*** DATASET ENTRIES ***
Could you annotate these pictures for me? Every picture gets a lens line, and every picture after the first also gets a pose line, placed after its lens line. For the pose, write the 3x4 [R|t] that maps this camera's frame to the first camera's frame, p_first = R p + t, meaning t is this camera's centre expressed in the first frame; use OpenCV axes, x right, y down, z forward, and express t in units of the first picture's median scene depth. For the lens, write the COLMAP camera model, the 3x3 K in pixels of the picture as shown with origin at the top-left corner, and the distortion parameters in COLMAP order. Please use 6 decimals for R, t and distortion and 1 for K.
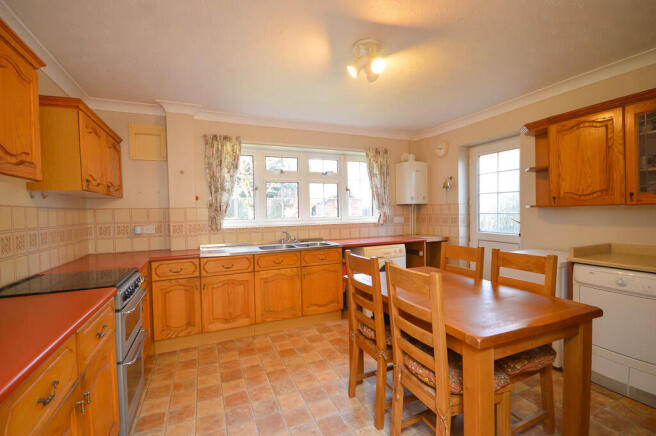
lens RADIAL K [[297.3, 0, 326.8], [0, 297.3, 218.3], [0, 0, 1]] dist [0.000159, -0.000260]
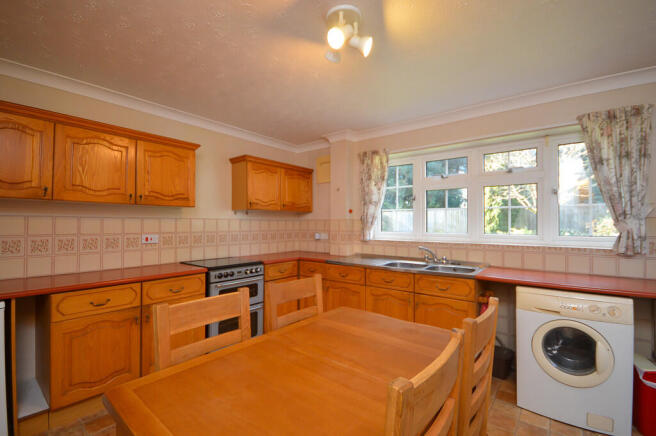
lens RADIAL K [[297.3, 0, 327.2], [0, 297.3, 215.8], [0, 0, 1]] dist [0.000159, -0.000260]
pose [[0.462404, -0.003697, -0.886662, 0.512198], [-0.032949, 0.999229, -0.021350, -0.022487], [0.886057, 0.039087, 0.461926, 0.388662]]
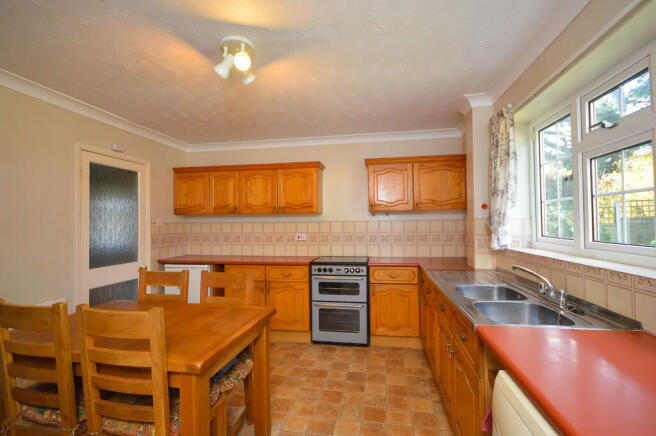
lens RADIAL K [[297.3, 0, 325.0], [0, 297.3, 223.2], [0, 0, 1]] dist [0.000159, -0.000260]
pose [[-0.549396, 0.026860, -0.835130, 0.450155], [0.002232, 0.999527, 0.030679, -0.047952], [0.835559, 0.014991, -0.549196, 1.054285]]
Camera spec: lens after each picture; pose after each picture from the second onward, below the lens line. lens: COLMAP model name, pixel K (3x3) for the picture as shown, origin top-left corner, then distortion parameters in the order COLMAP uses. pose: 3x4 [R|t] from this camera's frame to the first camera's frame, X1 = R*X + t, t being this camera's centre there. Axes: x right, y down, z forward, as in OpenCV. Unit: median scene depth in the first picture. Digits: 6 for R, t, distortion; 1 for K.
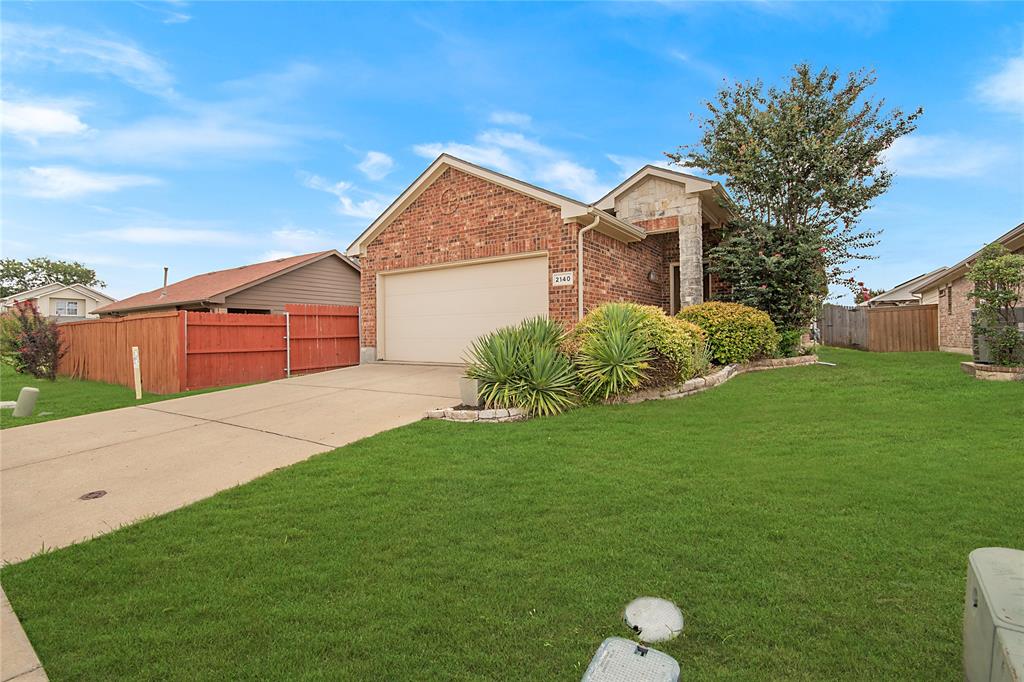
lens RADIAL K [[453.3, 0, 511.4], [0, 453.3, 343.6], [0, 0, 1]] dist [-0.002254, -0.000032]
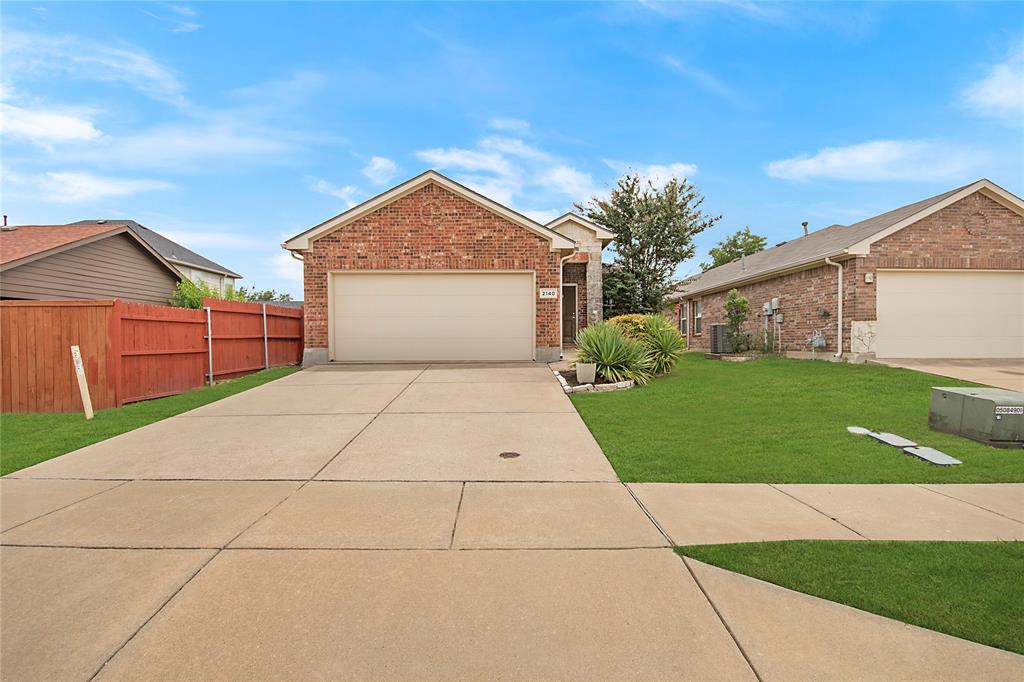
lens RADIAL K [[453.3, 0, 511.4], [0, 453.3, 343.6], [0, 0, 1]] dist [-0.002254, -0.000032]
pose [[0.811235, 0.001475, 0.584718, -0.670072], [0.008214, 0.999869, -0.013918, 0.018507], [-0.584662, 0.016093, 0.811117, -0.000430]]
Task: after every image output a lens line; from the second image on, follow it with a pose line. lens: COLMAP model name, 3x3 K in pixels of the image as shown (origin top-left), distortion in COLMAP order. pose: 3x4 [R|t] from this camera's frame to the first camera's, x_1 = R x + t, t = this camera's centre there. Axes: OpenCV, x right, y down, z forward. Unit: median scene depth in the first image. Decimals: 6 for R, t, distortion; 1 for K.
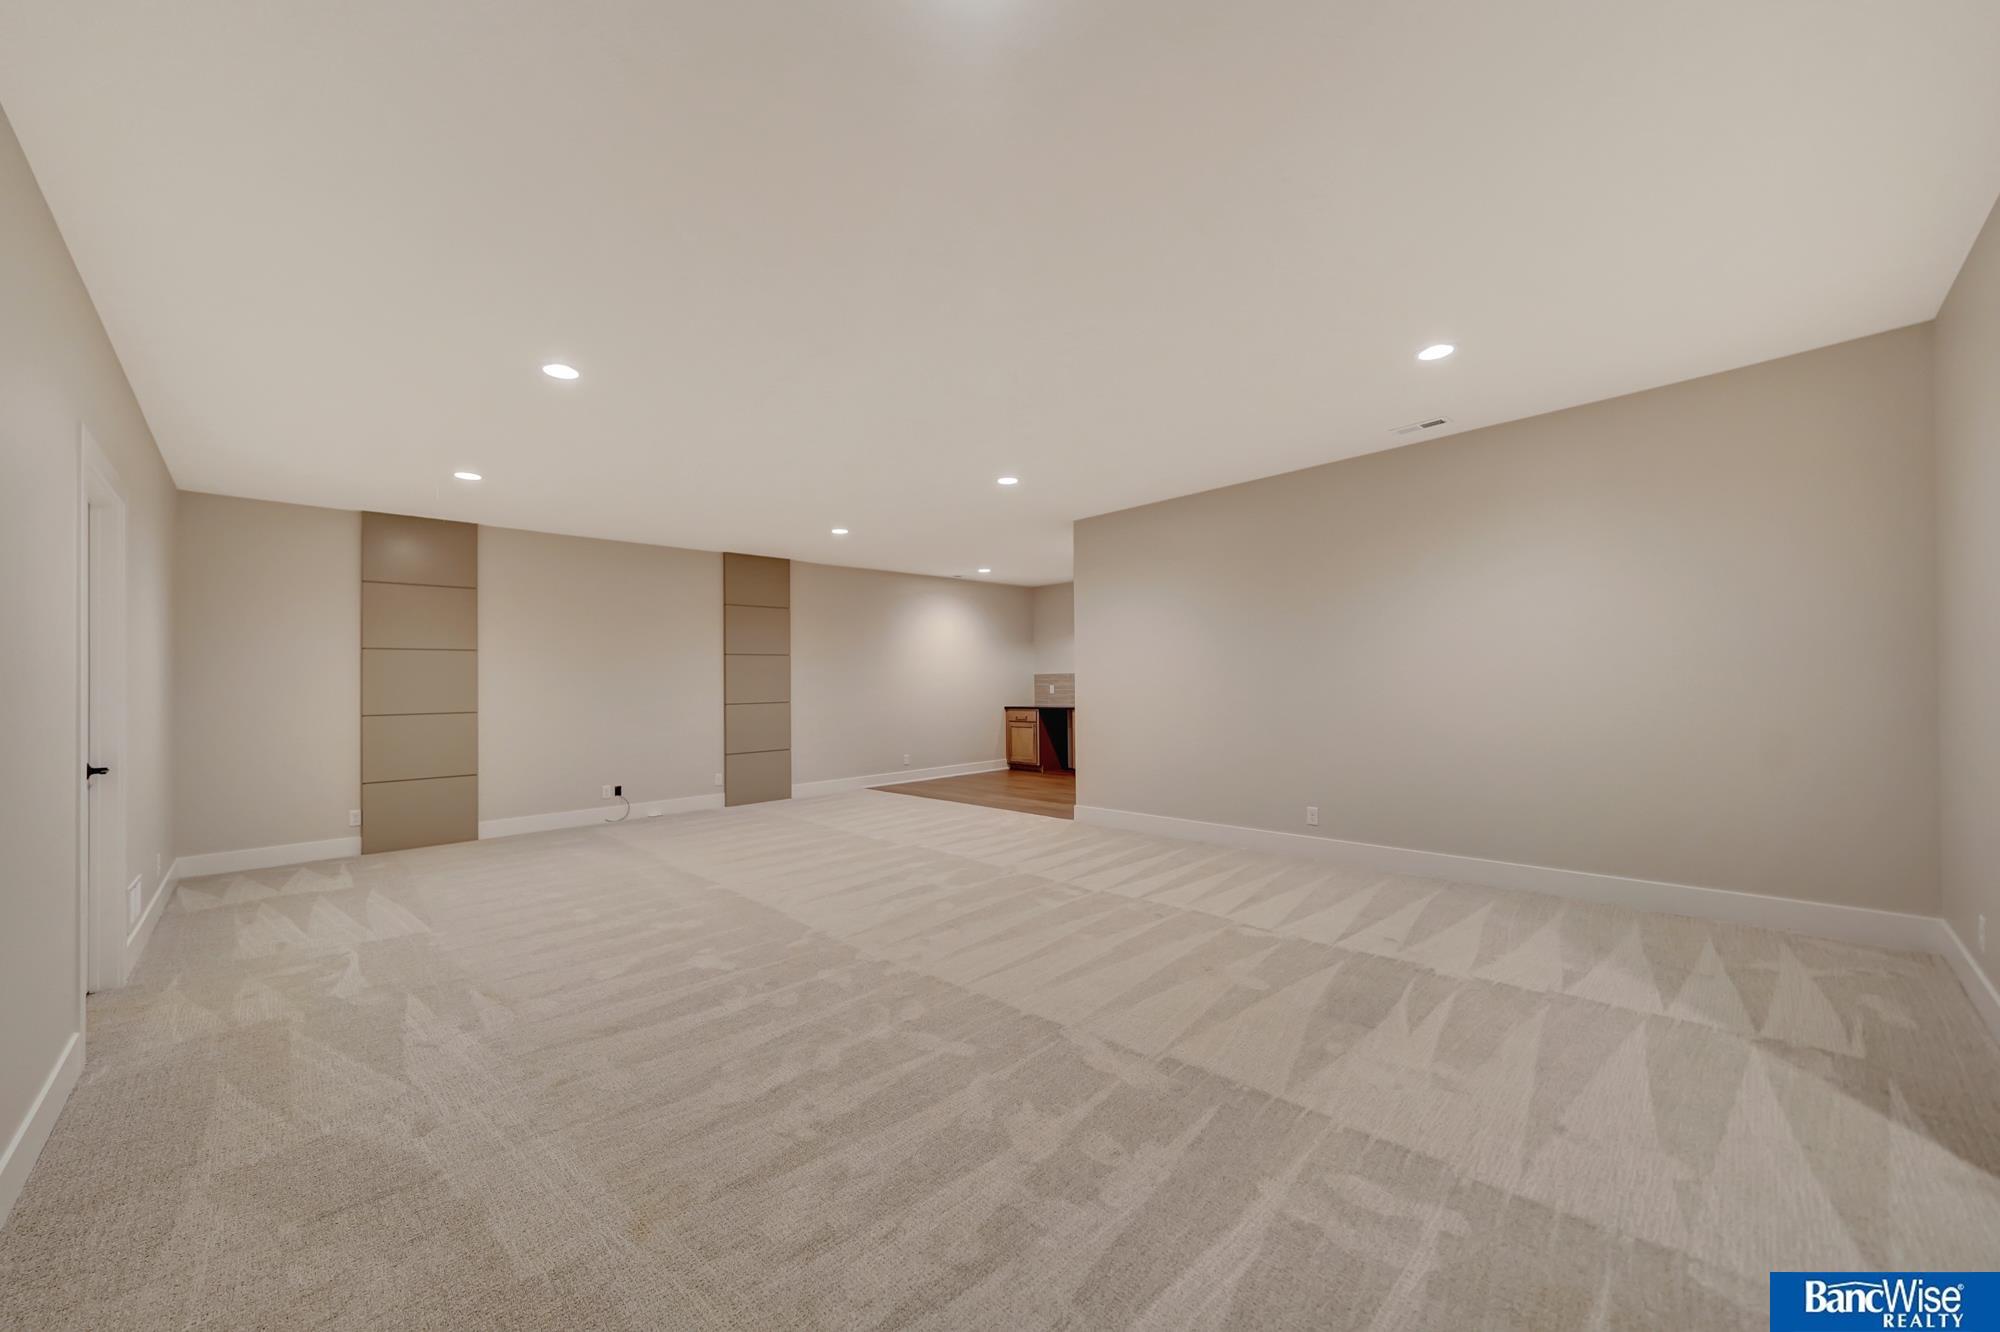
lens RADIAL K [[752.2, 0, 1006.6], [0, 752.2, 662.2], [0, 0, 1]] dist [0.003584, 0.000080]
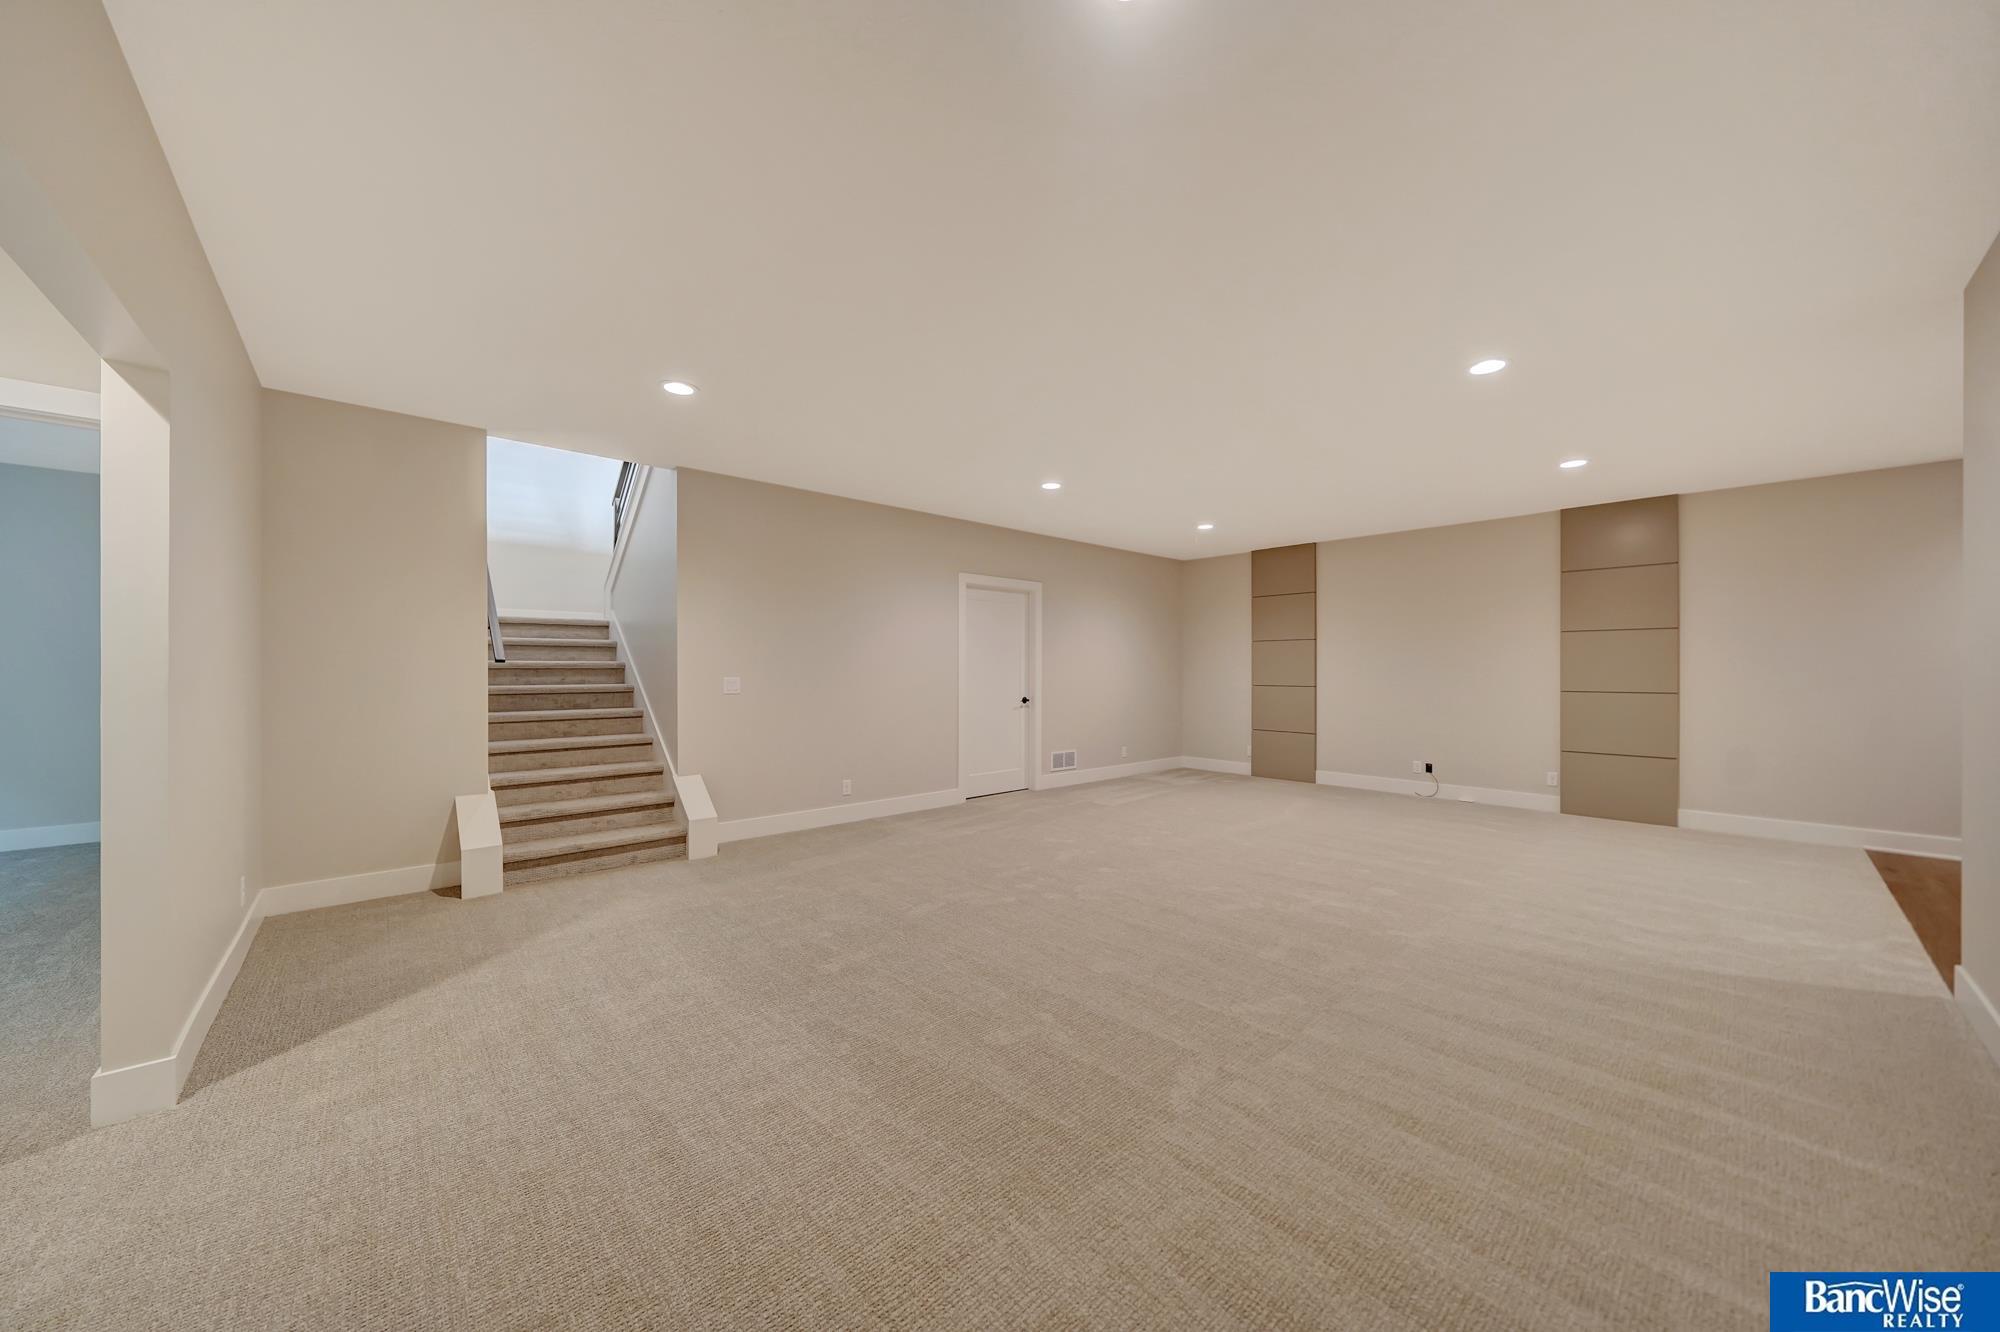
***
# WHAT NEEDS TO BE DONE
Without the pictures, give back the entries exactly.

# PROBLEM SOLUTION
Could you annotate these pictures for me? Every picture gets a lens line, and every picture after the first also gets a pose line, placed after its lens line. For the pose, write the 3x4 [R|t] that maps this camera's frame to the first camera's frame, p_first = R p + t, meaning t is this camera's centre expressed in the first frame; use OpenCV axes, x right, y down, z forward, and express t in units of the first picture's median scene depth. For the lens, write the COLMAP camera model, the 3x3 K in pixels of the picture as shown with origin at the top-left corner, and the distortion parameters in COLMAP order. Please use 6 decimals for R, t and distortion and 1 for K.
lens RADIAL K [[297.3, 0, 326.8], [0, 297.3, 218.3], [0, 0, 1]] dist [0.000159, -0.000260]
lens RADIAL K [[297.3, 0, 327.2], [0, 297.3, 215.8], [0, 0, 1]] dist [0.000159, -0.000260]
pose [[0.462404, -0.003697, -0.886662, 0.512198], [-0.032949, 0.999229, -0.021350, -0.022487], [0.886057, 0.039087, 0.461926, 0.388662]]
lens RADIAL K [[297.3, 0, 325.0], [0, 297.3, 223.2], [0, 0, 1]] dist [0.000159, -0.000260]
pose [[-0.549396, 0.026860, -0.835130, 0.450155], [0.002232, 0.999527, 0.030679, -0.047952], [0.835559, 0.014991, -0.549196, 1.054285]]
Camera spec: lens after each picture; pose after each picture from the second onward, below the lens line. lens: COLMAP model name, pixel K (3x3) for the picture as shown, origin top-left corner, then distortion parameters in the order COLMAP uses. pose: 3x4 [R|t] from this camera's frame to the first camera's frame, X1 = R*X + t, t being this camera's centre there. Axes: x right, y down, z forward, as in OpenCV. Unit: median scene depth in the first picture. Digits: 6 for R, t, distortion; 1 for K.
lens RADIAL K [[453.3, 0, 511.4], [0, 453.3, 343.6], [0, 0, 1]] dist [-0.002254, -0.000032]
lens RADIAL K [[453.3, 0, 511.4], [0, 453.3, 343.6], [0, 0, 1]] dist [-0.002254, -0.000032]
pose [[0.811235, 0.001475, 0.584718, -0.670072], [0.008214, 0.999869, -0.013918, 0.018507], [-0.584662, 0.016093, 0.811117, -0.000430]]
Task: after every image output a lens line; from the second image on, follow it with a pose line. lens: COLMAP model name, 3x3 K in pixels of the image as shown (origin top-left), distortion in COLMAP order. pose: 3x4 [R|t] from this camera's frame to the first camera's, x_1 = R x + t, t = this camera's centre there. Axes: OpenCV, x right, y down, z forward. Unit: median scene depth in the first image. Decimals: 6 for R, t, distortion; 1 for K.
lens RADIAL K [[752.2, 0, 1006.6], [0, 752.2, 662.2], [0, 0, 1]] dist [0.003584, 0.000080]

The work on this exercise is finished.